The A831 road runs southwest from the vicinity of Erchless Castle up the length of Strathglass and serves the village of Cannich which is the largest settlement within the valley. The road then runs east from here via Glen Urquhart to Drumnadrochit beside Loch Ness. A minor road continues southwest up the valley from Cannich towards Glen Affric. Strathglass was also followed by a line of electricity pylons but that has been replaced by a line of new pylons across Eskdale Moor to the east of the strath. Both flanks of the valley are heavily wooded; on the higher ground to the northwest, beyond the forests are the moors of Struy Forest and Balmore Forest.
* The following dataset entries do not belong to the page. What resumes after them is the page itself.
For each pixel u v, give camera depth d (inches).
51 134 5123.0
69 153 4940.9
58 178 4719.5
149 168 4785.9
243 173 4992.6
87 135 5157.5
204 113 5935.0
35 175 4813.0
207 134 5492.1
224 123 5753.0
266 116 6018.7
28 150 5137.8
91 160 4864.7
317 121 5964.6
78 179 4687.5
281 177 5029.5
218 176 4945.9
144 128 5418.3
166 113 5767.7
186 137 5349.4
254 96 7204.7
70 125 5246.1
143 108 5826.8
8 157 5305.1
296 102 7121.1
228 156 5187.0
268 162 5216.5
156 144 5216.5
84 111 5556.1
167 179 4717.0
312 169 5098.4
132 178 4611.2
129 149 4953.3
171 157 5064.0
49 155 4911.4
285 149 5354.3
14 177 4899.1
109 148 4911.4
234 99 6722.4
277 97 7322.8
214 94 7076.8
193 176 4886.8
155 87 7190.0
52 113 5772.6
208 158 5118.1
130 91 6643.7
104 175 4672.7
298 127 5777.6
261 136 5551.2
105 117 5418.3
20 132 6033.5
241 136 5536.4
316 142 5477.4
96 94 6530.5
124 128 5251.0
Strathglass has been carved out by water and glacial action along the line of the Strathglass Fault through Loch Eil Group psammites of the Moine Supergroup. The northeast-southwest aligned fault is a Caledonoid tectonic feature. The floor of the valley is formed from alluvium deposited by the river, backed by remnant river terraces in places.

Local residents
 Fr. Alexander Cameron (1701 - 19 October 1746) a nobleman from Clan Cameron and a Roman Catholic priest. Prior to the Uprising of 1745, Fr. Cameron ran a highly successful apostolate for the still illegal and underground Catholic Church in Scotland in both Lochaber and Strathglass. After the Battle of Culloden in 1746, Fr. Cameron was captured by the British Army and later died aboard a prison hulk anchored in the Thames River. He is currently being promoted by the Knights of St Columba for Canonization by the Roman Catholic Church.
Aeneas Chisholm (1759-1818), a Roman Catholic priest and bishop who served as Vicar Apostolic of the Highland District.
 Catriona Nic Fhearghais, war poetess and wife of a Clan Chisholm Tacksman, William Chisholm of Strathglass. Catriona composed one of the most iconic verse laments in Scottish Gaelic literature after her husband fell fighting with the Jacobite Army at the Battle of Culloden in 1746.
 Rt.-Rev. William Fraser (c.1779-1851), first Bishop of the Roman Catholic Diocese of Halifax and then the first Bishop of the Diocese of Arichat. Folk hero in both Scottish and Canadian folklore.

References

Strathglass
Geography of Inverness
Valleys of Highland (council area)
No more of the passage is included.